A juíza Tamara Hochgreb Matos, da 24ª Vara Cível de São Paulo, condenou o presidente Jair Bolsonaro a pagar indenização de R$ 100 mil por danos morais coletivos em razão dos ataques "reiterados e agressivos" do chefe do Executivo a jornalistas, caracterizando os mesmos como "assédio moral coletivo contra toda a categoria". A magistrada viu "grave ofensa à moralidade pública e a valores fundamentais da sociedade e da democracia" e determinou que o montante seja revertido para o Fundo Estadual de Defesa dos Direitos Difusos.
Tamara ainda destacou que a conduta de Bolsonaro é ainda mais grave por ser incompatível com a dignidade da função que ocupa e pela enorme repercussão que encontram suas manifestações em todo o país. Datada desta terça-feira (7) — Dia Nacional da Liberdade de Imprensa —, a sentença acolhe parcialmente pedido do Sindicato dos Jornalistas Profissionais no Estado de São Paulo.
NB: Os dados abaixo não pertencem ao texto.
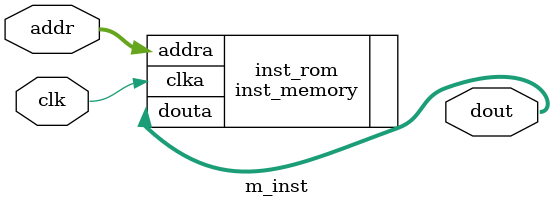
<source format=v>
module m_inst(clk,addr,dout);
    input clk;
    input [13:0] addr;
    output [31:0] dout;
    inst_memory inst_rom(.clka(clk),.addra(addr),.douta(dout));
endmodule

</source>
"No caso concreto, os ataques reiterados e agressivos do réu à categoria dos jornalistas profissionais, em pronunciamentos públicos e veiculados em suas redes sociais, voltando-se ora contra jornalistas determinados, ora contra a categoria como um todo, de forma hostil, desrespeitosa e humilhante, com a utilização de violência verbal, palavras de baixo calão, expressões pejorativas, homofóbicas e misóginas, evidentemente extrapolam seu direito à liberdade de expressão e importam assédio moral coletivo contra toda a categoria de jornalistas, atentando contra a própria liberdade de imprensa e a democracia, porquanto têm o condão de causar temor nos profissionais da imprensa, muitas vezes atacados moral e até fisicamente pelos apoiadores do requerido, que o têm como exemplo", registrou a magistrada.
Na avaliação da juíza, Bolsonaro tem utilizado o direito à liberdade de expressão de maneira claramente abusiva e de forma absolutamente incompatível com a dignidade do cargo que ocupa. Para Tamara, o chefe do Executivo alega que tal liberdade lhe outorgaria verdadeiro salvo conduto para expressar as suas opiniões, ofensas e agressões contra quem entender.
No entanto, a magistrada entendeu que o presidente se manifesta de "forma hostil e belicosa" contra os jornalistas profissionais, "desprezando-os e desqualificando-os, como categoria e até mesmo como pessoas, visando desmoralizá-los, utilizando-se de termos ofensivos, vulgares e até mesmo ilícitos, incompatíveis com a urbanidade e maturidade esperada de um Presidente da República, e com os princípios da dignidade humana, da moralidade e da impessoalidade que devem nortear o exercício de tal".
"Restou, destarte, amplamente demonstrado que ao ofender a reputação e a honra subjetiva de jornalistas, insinuando que mulheres somente podem obter um furo jornalístico se seduzirem alguém, fazer uso de piadas homofóbicas e comentários xenófobos, expressões vulgares e de baixo calão, e pior, ameaçar e incentivar seus apoiadores a agredir jornalistas, o réu manifesta, com violência verbal, seu ódio, desprezo e intolerância contra os profissionais da imprensa, desqualificando-os e desprezando-os, o que configura manifesta prática de discurso de ódio, e evidentemente extrapola todos os limites da liberdade de expressão garantida constitucionalmente", ponderou.
A magistrada não acolheu pedido para que o presidente fosse proibido de se manifestar de forma ofensiva à profissão de jornalista ou a jornalistas específicos, mas ressaltou que a negativa não implica dizer que o chefe do Executivo possui o direito de ofender, humilhar ou assediar moralmente jornalistas, individualmente ou como categoria — "a tutela jurisdicional que limita a liberdade de expressão somente pode ser concedida diante de alguma violação concreta e atual, e não futura", ponderou, indicando que a intervenção judicial só se dá após eventuais abusos.
"Ademais, a proibição pretendida já está prevista em lei, que veda a manifestação da liberdade de expressão que importe ofensa, humilhação, violação a direitos da personalidade e prática de discursos de ódio, não havendo necessidade de determinação judicial para tanto", registrou ainda.